Mayday is the perfect name.
Do you know what “Mayday” means? If you’re under 25 I wouldn’t expect you to. Anyone in the Baby Boomer or older generation will distinctly recognize it and understand its meaning as a universal call for help. It’s also way catchier than just another “Help” button and probably even trademark-able. Given the target of helping those less tech savvy who have likely not adopted a technology yet, it should immediately click with them.
Amazon isn’t in the tablet business.
I wondered: how could Amazon afford to do this on such a commoditized device where their margins must be slim? Then I remember this is Amazon. They’re not in the tablet business; they’re in the e-commerce business.
We know that e-reader Kindle owners dramatically increase their purchasing with Amazon (50-100%). I bet by now they know the LTV of Fire owners and realized they could afford the support because of all the ancillary spending they would get from those owners and opportunities to redirect users to Amazon solutions when they ask questions.

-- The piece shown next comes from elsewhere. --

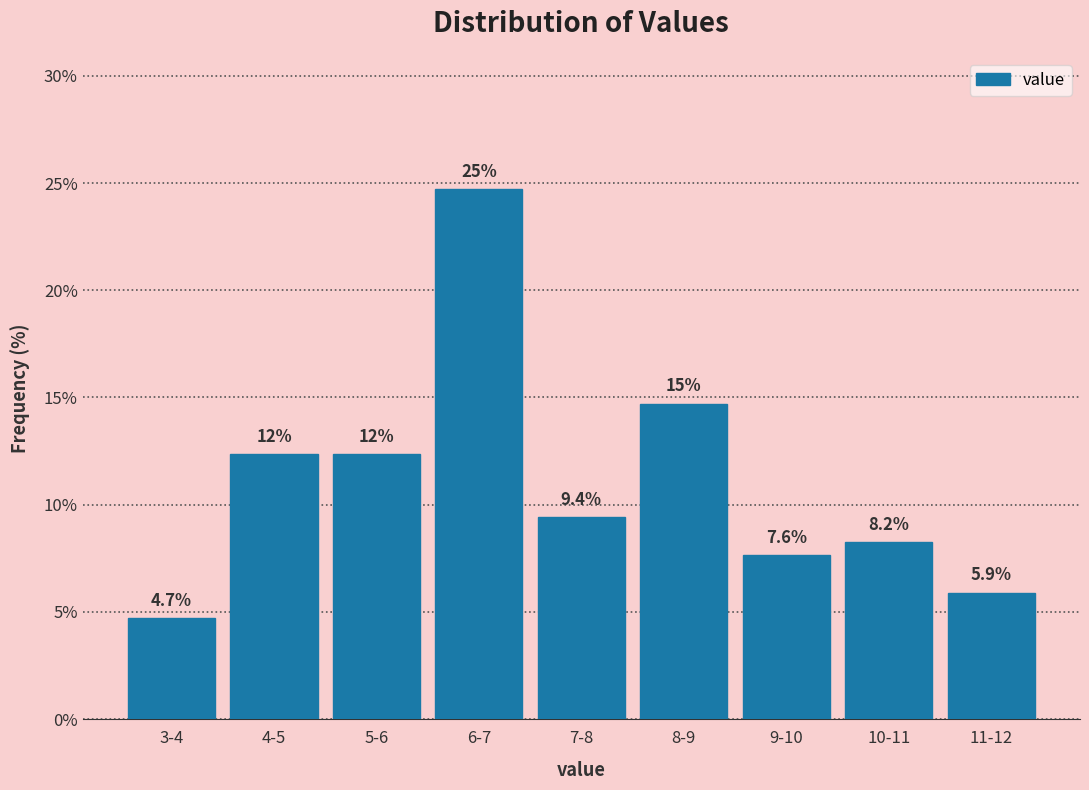

Reading left to right, what are all the values shown in this chart?

4.7	12.4	12.4	24.7	9.4	14.7	7.6	8.2	5.9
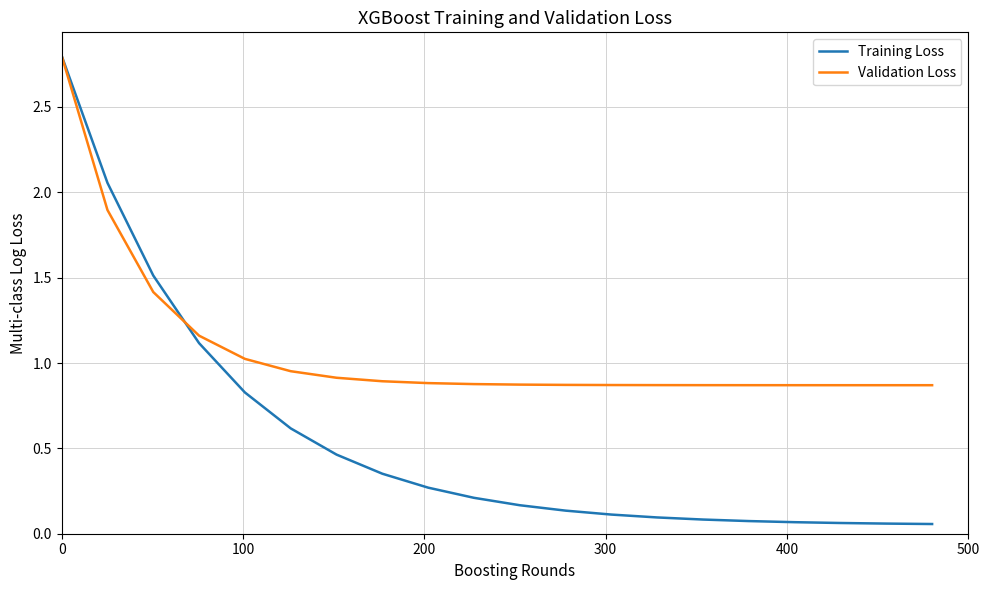

Which series has the widest spread of values?

Training Loss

Add to this the data they get on Fire owners knowing all of their activity and the optional adsspecial offers people can accept, and there’s a lot of value in getting a new Fire owner.
Amazon had to shake things up.
Amazon’s tablet market share is reportedly down significantly (21% in July 2012 vs 10% in July 2013). They needed to use a Blue Ocean Strategy to differentiate and find a unique part of the market they could win. Combining the Mayday button (to attract the hard to attract laggards) with some very obvious use cases (the family accounts with ability to limit access and a child’s time spent on the device) very specifically tries to carve out a strong niche for Amazon. If it works, the difference in cost structure for Amazon, the e-commerce company, versus other tablet makers will make it hard for others to duplicate the Mayday button.
Bezos continues to show he is one of the best strategist CEOs on the planet. Mayday is just one more move to capture value from an under served group and move them into the world of Amazon purchases.